Saturday, November 04, 2006

For those coming in late...

And who might think that only a few Congressmen are national embarassments, I refer you to the most recent Rolling Stone. Also, their old Abramoff article's up there, too, and will also make you cry, in a totally non-partisan, what-the-hell-is-wrong-with-people kind of way.

Highlights from the most recent article (slightly paraphrased because they don't let you copy-paste, the bastards):

Of the 111 rules introduced in the first session of this Congress, only twelve were open [eleven were] appropriations bills, which are traditionally open. That left just one open vote... In the second session of this Congress? Not a single open rule, aside from appropriation votes.


This year, the second session of Congress will set the allt-ime record for fewest days worked: ninety-three... House members will collect $165,000 paychecks for only three months of actual work... the current Congress will not only beat but shatter the record for laziness set by the notorious "Do Nothing" Congress of 1948, which met a combined 252 days total... This Congress- the Do-Even-Less Congress- met for 218 days, just over half a year, total.


And my favorite:

The Republican-controlled Congress has created a new standard for the use of oversight powers. That standard seems to be that when a Democratic president is in power, there are no matters too stupid or meaningnless to be investigated fully- but under Bush, no evidence of corruption or incompetence is shocking enough to warrant congressional attention. One suspects that Bush would have to drink the blood of Christian babies to inspire hearings in Congress...

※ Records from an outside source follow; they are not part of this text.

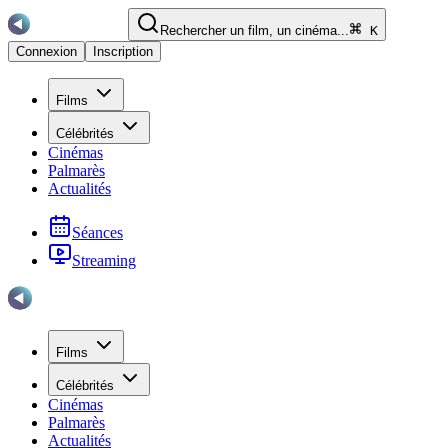
Rechercher un film, un cinéma...
K
Connexion
Inscription
Films
Célébrités
Cinémas
Palmarès
Actualités
Séances
Streaming
Films
Célébrités
Cinémas
Palmarès
Actualités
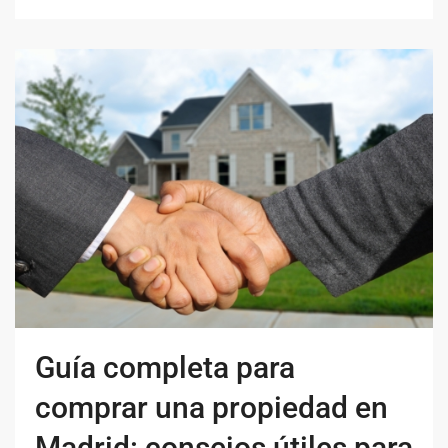
Guía completa para
comprar una propiedad en
Madrid: consejos útiles para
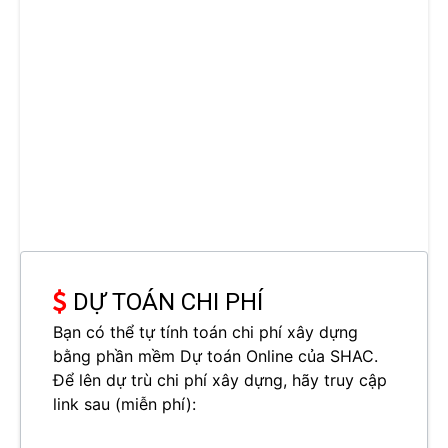
DỰ TOÁN CHI PHÍ
Bạn có thể tự tính toán chi phí xây dựng
bằng phần mềm Dự toán Online của SHAC.
Để lên dự trù chi phí xây dựng, hãy truy cập
link sau (miễn phí):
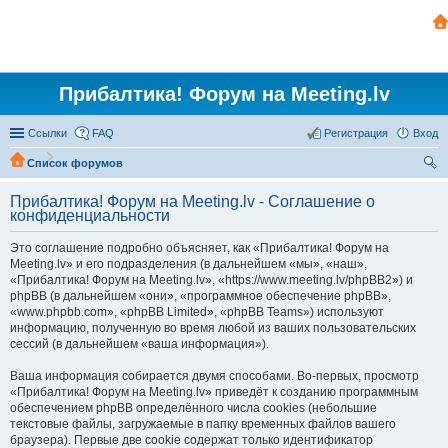
Прибалтика! Форум на Meeting.lv
Ссылки
FAQ
Регистрация
Вход
Список форумов
ои
Прибалтика! Форум на Meeting.lv - Соглашение о
ск
конфиденциальности
Это соглашение подробно объясняет, как «Прибалтика! Форум на
Meeting.lv» и его подразделения (в дальнейшем «мы», «наш»,
«Прибалтика! Форум на Meeting.lv», «https://www.meeting.lv/phpBB2») и
phpBB (в дальнейшем «они», «программное обеспечение phpBB»,
«www.phpbb.com», «phpBB Limited», «phpBB Teams») используют
информацию, полученную во время любой из ваших пользовательских
сессий (в дальнейшем «ваша информация»).
Ваша информация собирается двумя способами. Во-первых, просмотр
«Прибалтика! Форум на Meeting.lv» приведёт к созданию программным
обеспечением phpBB определённого числа cookies (небольшие
текстовые файлы, загружаемые в папку временных файлов вашего
браузера). Первые две cookie содержат только идентификатор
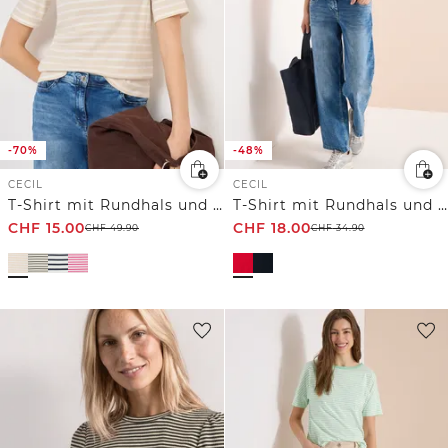
-70%
-48%
CECIL
CECIL
T-Shirt mit Rundhals und Streifen
T-Shirt mit Rundhals und Wording
CHF
15.00
CHF
18.00
CHF
49.90
CHF
34.90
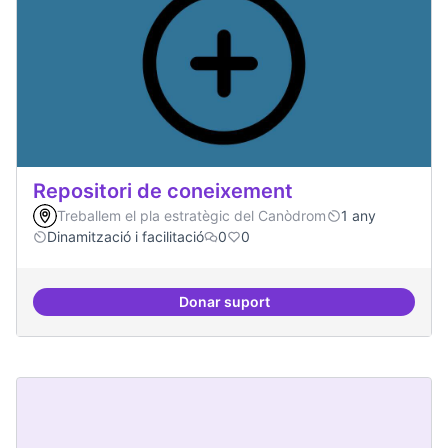
Repositori de coneixement
Treballem el pla estratègic del Canòdrom
1 any
Dinamització i facilitació
0
0
Donar suport
Repositori de coneixement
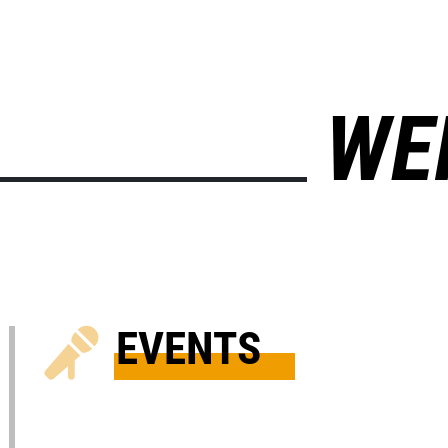
WE
EVENTS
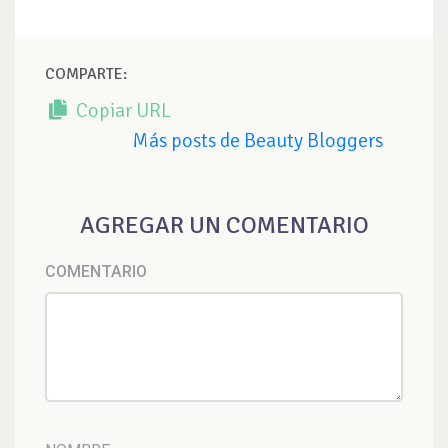
COMPARTE:
Copiar URL
Más posts de Beauty Bloggers
AGREGAR UN COMENTARIO
COMENTARIO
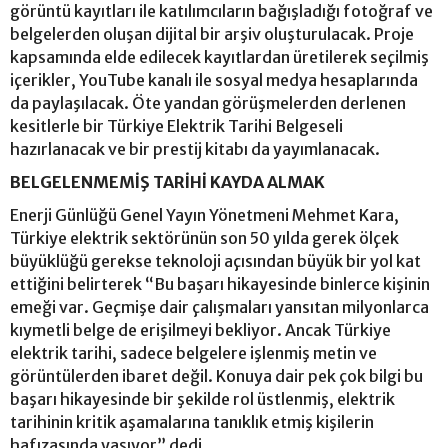
görüntü kayıtları ile katılımcıların bağışladığı fotoğraf ve
belgelerden oluşan dijital bir arşiv oluşturulacak. Proje
kapsamında elde edilecek kayıtlardan üretilerek seçilmiş
içerikler, YouTube kanalı ile sosyal medya hesaplarında
da paylaşılacak. Öte yandan görüşmelerden derlenen
kesitlerle bir Türkiye Elektrik Tarihi Belgeseli
hazırlanacak ve bir prestij kitabı da yayımlanacak.
BELGELENMEMİŞ TARİHİ KAYDA ALMAK
Enerji Günlüğü Genel Yayın Yönetmeni Mehmet Kara,
Türkiye elektrik sektörünün son 50 yılda gerek ölçek
büyüklüğü gerekse teknoloji açısından büyük bir yol kat
ettiğini belirterek “Bu başarı hikayesinde binlerce kişinin
emeği var. Geçmişe dair çalışmaları yansıtan milyonlarca
kıymetli belge de erişilmeyi bekliyor. Ancak Türkiye
elektrik tarihi, sadece belgelere işlenmiş metin ve
görüntülerden ibaret değil. Konuya dair pek çok bilgi bu
başarı hikayesinde bir şekilde rol üstlenmiş, elektrik
tarihinin kritik aşamalarına tanıklık etmiş kişilerin
hafızasında yaşıyor” dedi.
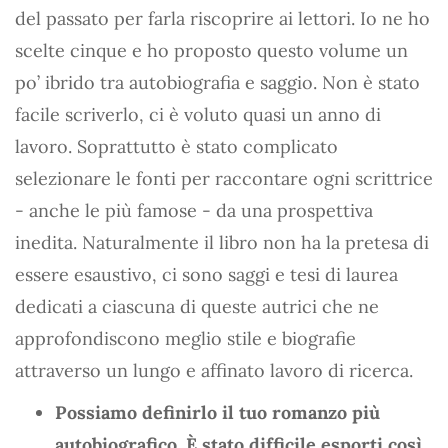
del passato per farla riscoprire ai lettori. Io ne ho
scelte cinque e ho proposto questo volume un
po’ ibrido tra autobiografia e saggio. Non è stato
facile scriverlo, ci è voluto quasi un anno di
lavoro. Soprattutto è stato complicato
selezionare le fonti per raccontare ogni scrittrice
- anche le più famose - da una prospettiva
inedita. Naturalmente il libro non ha la pretesa di
essere esaustivo, ci sono saggi e tesi di laurea
dedicati a ciascuna di queste autrici che ne
approfondiscono meglio stile e biografie
attraverso un lungo e affinato lavoro di ricerca.
Possiamo definirlo il tuo romanzo più
autobiografico. È stato difficile esporti così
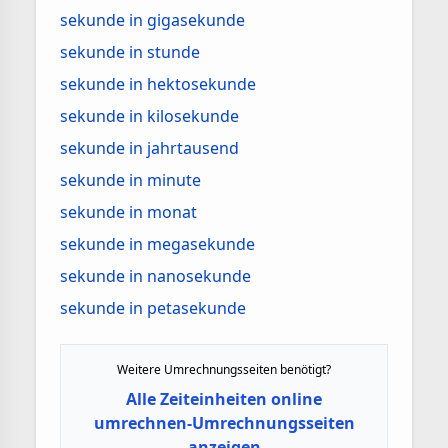
sekunde in gigasekunde
sekunde in stunde
sekunde in hektosekunde
sekunde in kilosekunde
sekunde in jahrtausend
sekunde in minute
sekunde in monat
sekunde in megasekunde
sekunde in nanosekunde
sekunde in petasekunde
Weitere Umrechnungsseiten benötigt?
Alle Zeiteinheiten online
umrechnen-Umrechnungsseiten
anzeigen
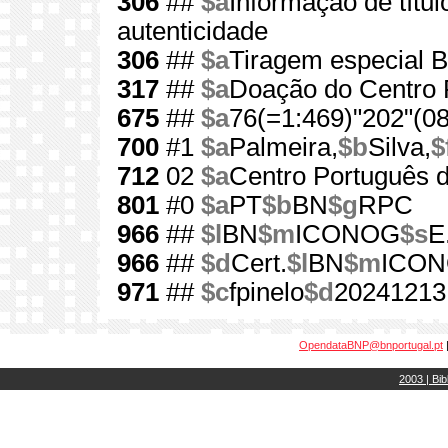
306
##
$a
Informação de título
autenticidade
306
##
$a
Tiragem especial 
317
##
$a
Doação do Centro P
675
##
$a
76(=1:469)"202"(08
700
#1
$a
Palmeira,
$b
Silva,
$
712
02
$a
Centro Português d
801
#0
$a
PT
$b
BN
$g
RPC
966
##
$l
BN
$m
ICONOG
$s
E
966
##
$d
Cert.
$l
BN
$m
ICO
971
##
$c
fpinelo
$d
20241213
OpendataBNP@bnportugal.pt
2003 | Bib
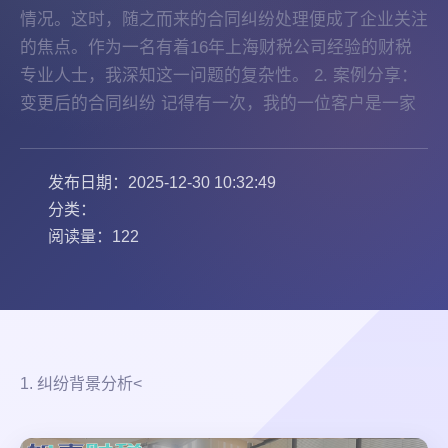
情况。这时，随之而来的合同纠纷处理便成了企业关注
的焦点。作为一名有着16年上海财税公司经验的财税
专业人士，我深知这一问题的复杂性。 2. 案例分享：
变更后的合同纠纷 记得有一次，我的一位客户是一家
发布日期：2025-12-30 10:32:49
分类：
阅读量：122
1. 纠纷背景分析<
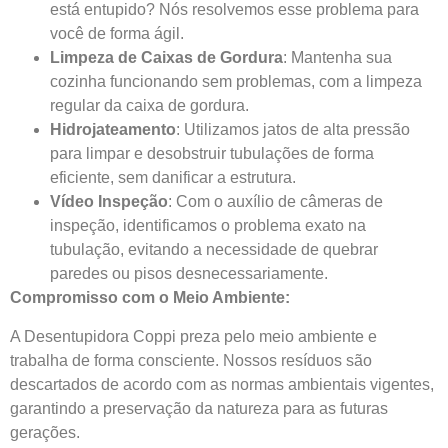
está entupido? Nós resolvemos esse problema para
você de forma ágil.
Limpeza de Caixas de Gordura
: Mantenha sua
cozinha funcionando sem problemas, com a limpeza
regular da caixa de gordura.
Hidrojateamento
: Utilizamos jatos de alta pressão
para limpar e desobstruir tubulações de forma
eficiente, sem danificar a estrutura.
Vídeo Inspeção
: Com o auxílio de câmeras de
inspeção, identificamos o problema exato na
tubulação, evitando a necessidade de quebrar
paredes ou pisos desnecessariamente.
Compromisso com o Meio Ambiente:
A Desentupidora Coppi preza pelo meio ambiente e
trabalha de forma consciente. Nossos resíduos são
descartados de acordo com as normas ambientais vigentes,
garantindo a preservação da natureza para as futuras
gerações.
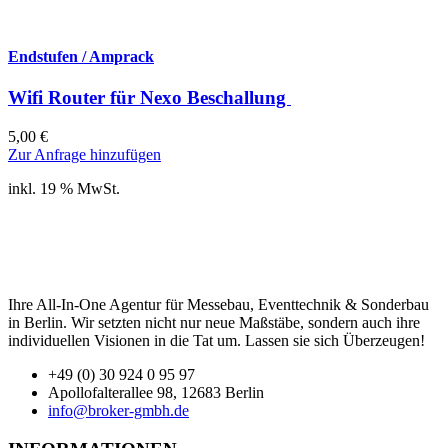
Endstufen / Amprack
Wifi Router für Nexo Beschallung
5,00
€
Zur Anfrage hinzufügen
inkl. 19 % MwSt.
Ihre All-In-One Agentur für Messebau, Eventtechnik & Sonderbau
in Berlin. Wir setzten nicht nur neue Maßstäbe, sondern auch ihre
individuellen Visionen in die Tat um. Lassen sie sich Überzeugen!
+49 (0) 30 924 0 95 97
Apollofalterallee 98, 12683 Berlin
info@broker-gmbh.de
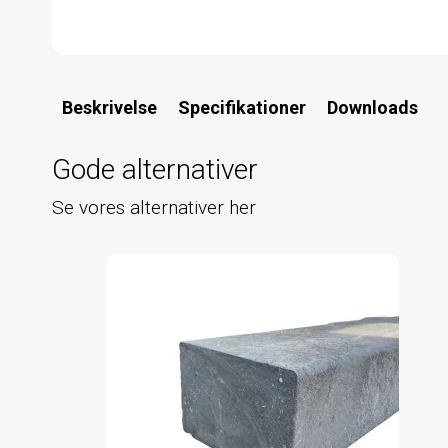
Beskrivelse
Specifikationer
Downloads
Gode alternativer
Se vores alternativer her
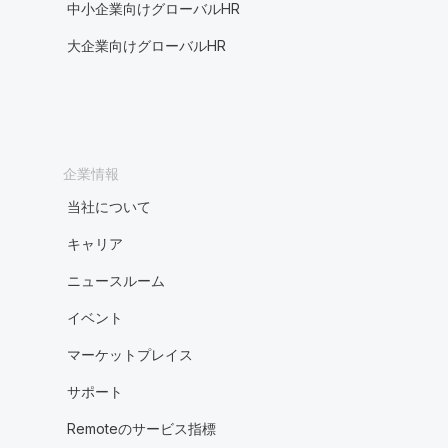
中小企業向けグローバルHR
大企業向けグローバルHR
企業情報
当社について
キャリア
ニュースルーム
イベント
マーケットプレイス
サポート
Remoteのサービス指標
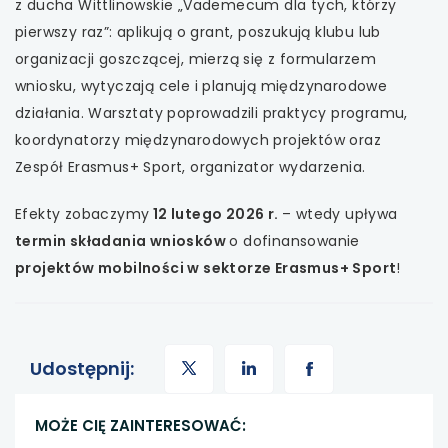
z ducha Wittlinowskie „Vademecum dla tych, którzy
pierwszy raz”: aplikują o grant, poszukują klubu lub
organizacji goszczącej, mierzą się z formularzem
wniosku, wytyczają cele i planują międzynarodowe
działania. Warsztaty poprowadzili praktycy programu,
koordynatorzy międzynarodowych projektów oraz
Zespół Erasmus+ Sport, organizator wydarzenia.
Efekty zobaczymy
12 lutego 2026 r.
– wtedy upływa
termin składania wniosków
o dofinansowanie
projektów mobilności w sektorze Erasmus+ Sport
!
uwaga,
uwaga,
uwaga,
Udostępnij:
link
link
link
MOŻE CIĘ ZAINTERESOWAĆ:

The number bear this out. From the 1950s through the Republican takeover in 1995, no Democratic committee chairman issued a subpoena without either minority consent or a committee vote. In the Clinton years, Republicans chucked that long-standing arrangement and issued more than 1,000 subpoenas to investigate alleged administration and Democratic misconduct, reviewing more than 2 million pages of government documents.

Guess how many subpoenas have been issued to the White House since Bush took office? Zero... Republicans spent more than $35 million investigating the Clinton administration. Including independent counsel, the taxpayers spent more than $150 million, including 2.2 million to investigate former HUD secretary Cisneros for lying about improper payments he made to a mistress. In contrast, today's Congress spent barely half a million dollars investigating the outright fraud and government bungling that followed Hurricane Katrina, the largest natural disaster in American history.


Vote however you want, folks, but don't kid yourselves that Congress has done its job "more or less ok", or "about as crappy as it always does". It's failed miserably, the Republicans in particular, and much worse than in years past. This is more than mere Democratic sniping on my or RS's part- there's actually a real problem here, and people need to deal with it instead of supporting the party-line and replying that it's "business as usual"- because it's not. We passed "business as usual" about ten miles ago, now we're headed towards "majorly incompetent, lazy, corrupt, and generally souless bastards", who, incidentally, we're all paying for. Has anyone wondered that perhaps one of the reasons the country is so polarized because so many of our government representatives are MAJOR ASSHOLES who spend their time stabbing each other in the back and stealing as much money as they can get away with?

And yeah, this goes for the Dems, too.

(Incidentally, I'm always amazed that with his writing style and flare for the crotch-kicking dramatics, the editors let Matt Taibbi write in the magazine at all. Then I remember that he is an editor, which explains everything. Maybe there's hope for my literary career after all.)